2. Next-Gen Energy Boom
This one is kind of ironic, but not in a delightfully funny way. I’ll cut straight to it: apparently, REMs are key components in many future technologies, including hybrid cars and wind turbines. The ironic part is the environmental effect that processing REMs has (and it’s not pretty).
Despite this, countries are already preparing for the REM rush of the near future. Matamec is gearing up for it, and China is even better prepared when it comes to mining and refining.
It’s not all bad for the U.S., though. Wyoming, for instance, is another source of holmium in the States. Hopefully we can clean up the processing requirements before the REM rush really gets going.
Of course, we should be careful in our pursuit of REMs during the upcoming boom.

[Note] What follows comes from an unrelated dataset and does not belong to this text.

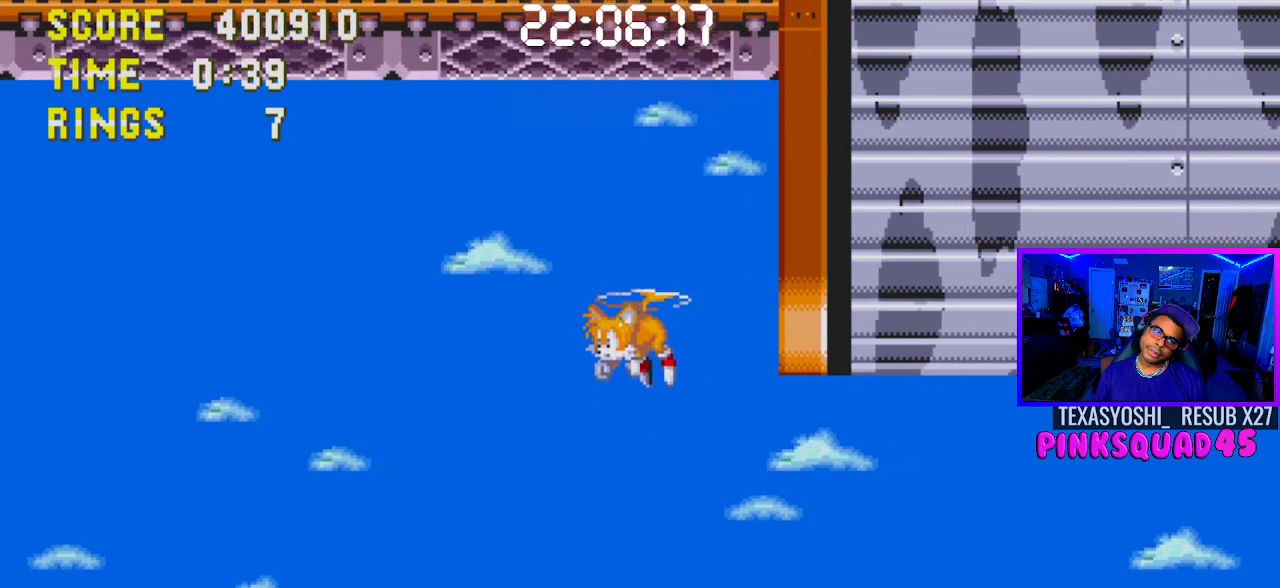
{"buttons": ["DPAD_LEFT"], "left_stick": "center", "right_stick": "center", "events": [[300, "CROSS", "down"], [433, "CROSS", "up"]]}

When the North Dakota Oil Boom happened, lots of high-paying work was created and could not be sustained, leaving the folks in the mid-northwestern state high and dry.
So if REMs are the new oil, then we need to tread carefully, because the extraction and refining process for them is way more harmful to the planet than is for oil. The U.S. wants economic success, sure, but they have a vested interest in mitigating the social and environmental effects lest the price of success become too high.
3. Directed Energy Weapons
I love science fiction, but sometimes I’m both amazed and horrified when it becomes science reality. This leaves me torn when discussing our third item: Directed Energy Weapons (DEWs).
See, holmium has the “strongest magnetic force of any element,” if you listen to the Royal Society of Chemistry. Think about that for a moment. Now think about rail guns, which are weapons that use magnetic acceleration to shoot a single particle with devastating results.
I never want to see what a railgun can actually do to a person (or bunker), but I’ll be damned if the kid in me doesn’t want to shoot one at a mountain. Hopefully, the U.S. comes up with it first and gives me a call, but it’s more likely that such a call will come from China since they are a bit ahead of the game in holmium processing and are thus closer to making their own brand of DEWs.
If you’re in the U.S., don’t fret. The United States Air Force already has many a directed energy weapon, they just need to make them smaller, lighter, and more effective before they can see any actual use. If our previous article on Navy tech told you anything, though, it’s that they are working on it.
How will holmium have a key role in the future of warfare? Undoubtedly it will because even if it doesn’t prove super useful for the directed energy weapon, it will doubtless find a role in military intelligence and coordination technologies.